Is it possible that the LIMIT
can be forwarded to avoid such issues?
Environment:
software | version |
---|---|
Comunica Engine | 2.8.2 |
node | v18.17.1 |
npm | 9.6.7 |
yarn | 1.22.19 |
Operating System | darwin (Darwin 22.5.0) |
Thanks for reporting!
This is a consequence of the federation algorithm that we use, which splits up queries at the level of triple patterns, and sends those to each SPARQL endpoint separately. The advantage is that it's very simple, and works over any type of interface (also other than SPARQL endpoints), but the downside is that it can cause performance/memory issues for complex queries or large datasets.
The LIMIT keyword seem to be lost somewhere.
While passing the LIMIT
would work in this specific case, it will not in the general case.
In general, optimizations are definitely possible for this. Alternative federation algorithms (such as FedX) already exist, but require some significant implementation effort. We may implement this in the upcoming major update of Comunica (v3), but this might not be something for the very near future.

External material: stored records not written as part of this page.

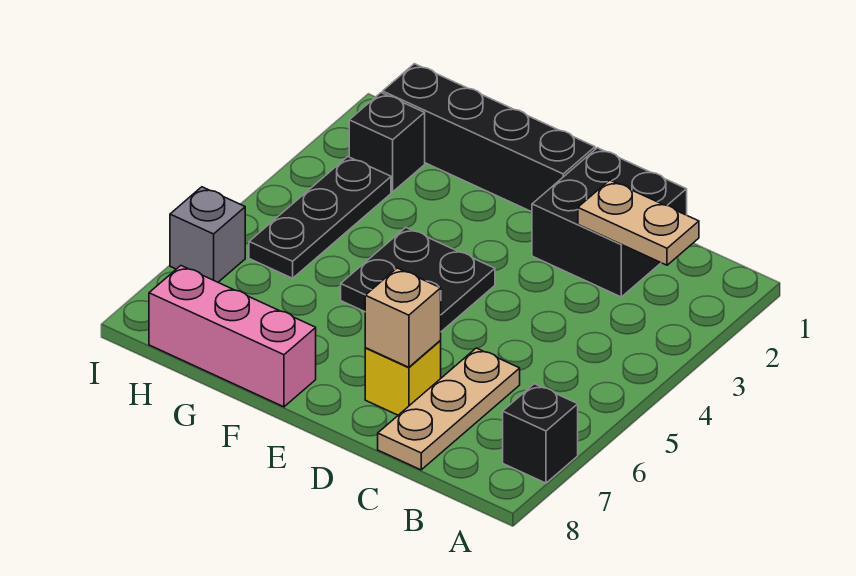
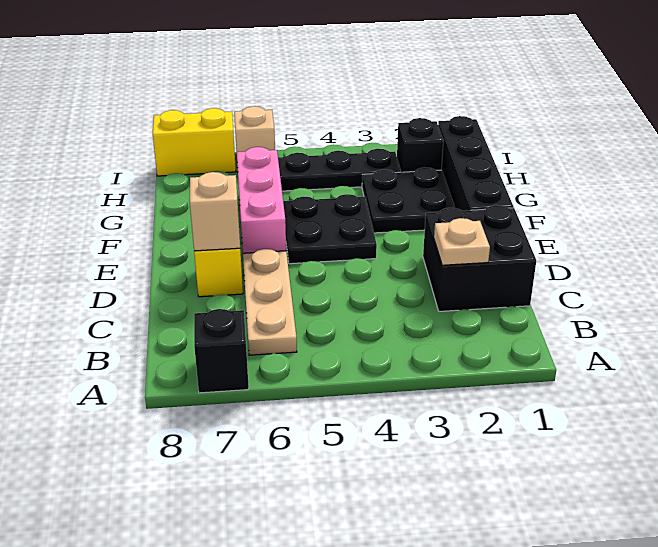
tan 1x2 plate [578,180,699,265] -> tan 1x1 plate [434,218,490,265]
tan 1x3 plate [378,348,520,470] -> tan 1x3 plate turned to [243,249,297,355]
none -> black 2x2 plate [362,167,455,233]
pink 1x3 brick [149,266,316,407] -> pink 1x3 brick moved to [237,147,286,253]
grey 1x1 brick [170,187,245,282] -> tan 1x1 brick [234,106,275,167]
none -> yellow 1x2 brick [153,108,236,176]

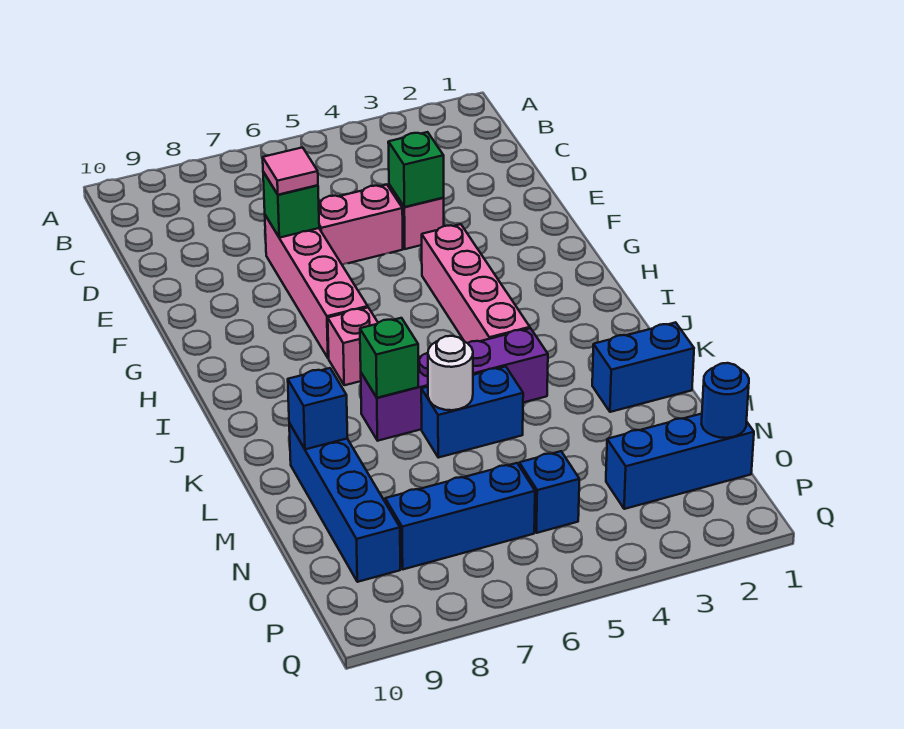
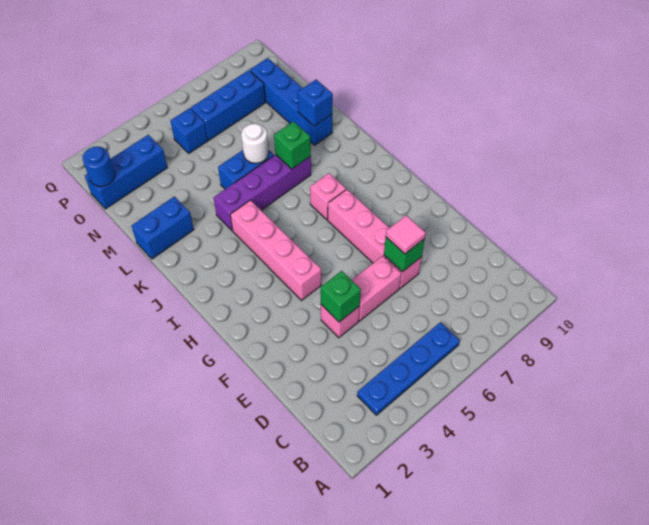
none -> blue 1x4 plate [357,322,460,415]

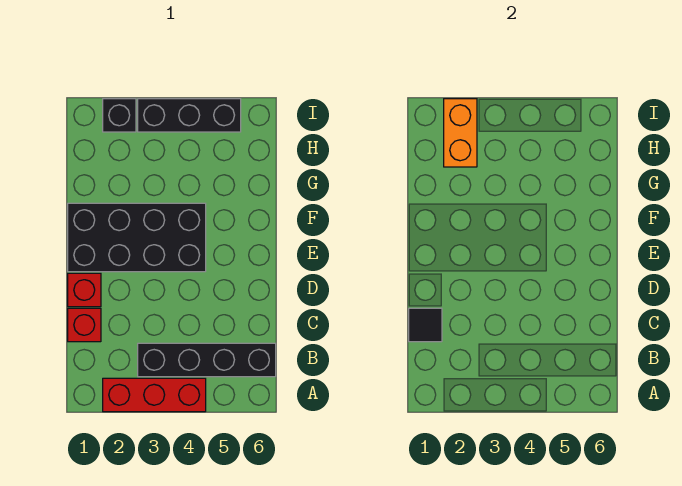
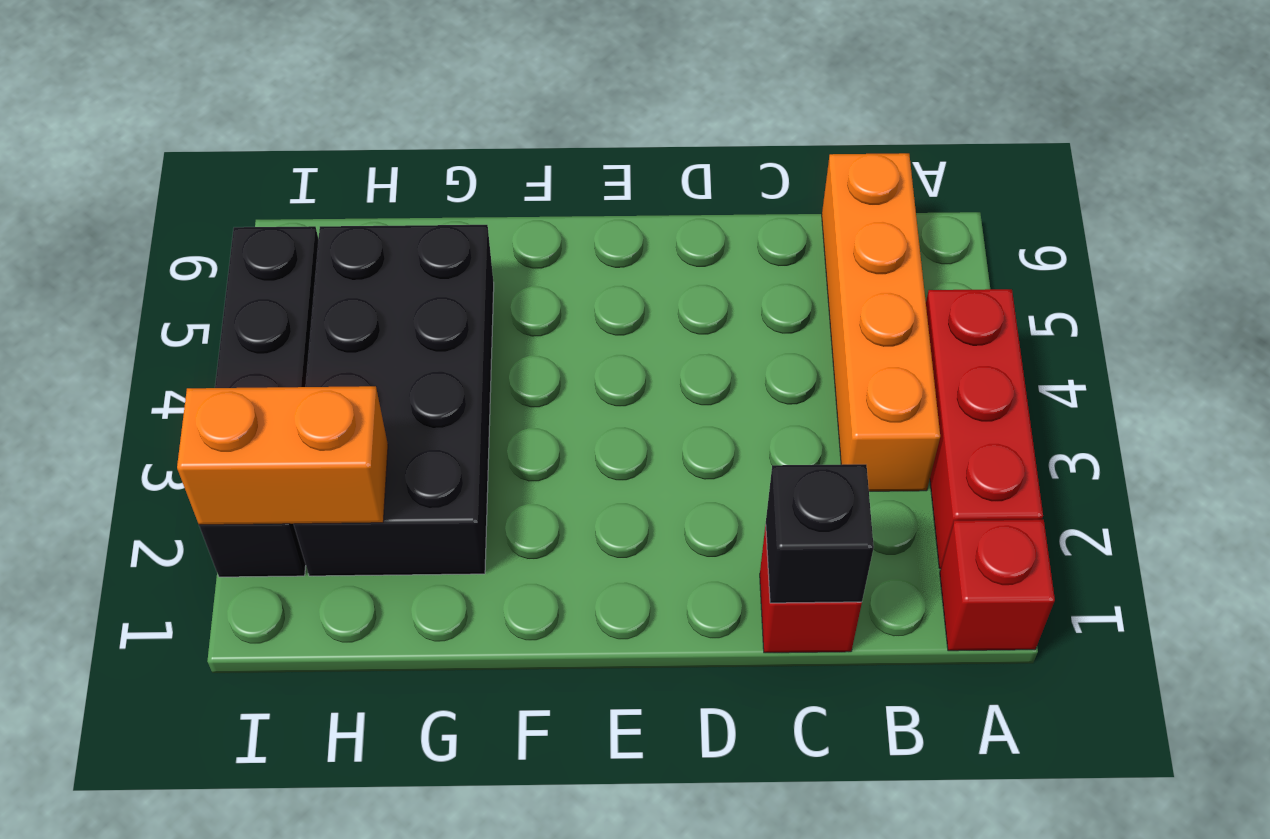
black 1x4 brick [138,343,276,377] -> orange 1x4 brick [822,153,940,491]
black 1x1 tile [409,308,442,342] -> black 1x1 brick [766,464,874,603]
red 1x1 brick [68,273,101,307] -> red 1x1 brick moved to [940,520,1055,651]
black 2x4 brick [68,203,206,272] -> black 2x4 brick moved to [294,225,494,576]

FYI, we're working on Comunica v3, which will focus on improving performance of federated querying across SPARQL endpoints. This should resolve this issue when completed.
Great, thanks for the update!
Comunica v3.x has been released, which may solve this issue. I'm closing this issue, but feel free to re-open in case the problem would still occur, in which case we can look at it more closely.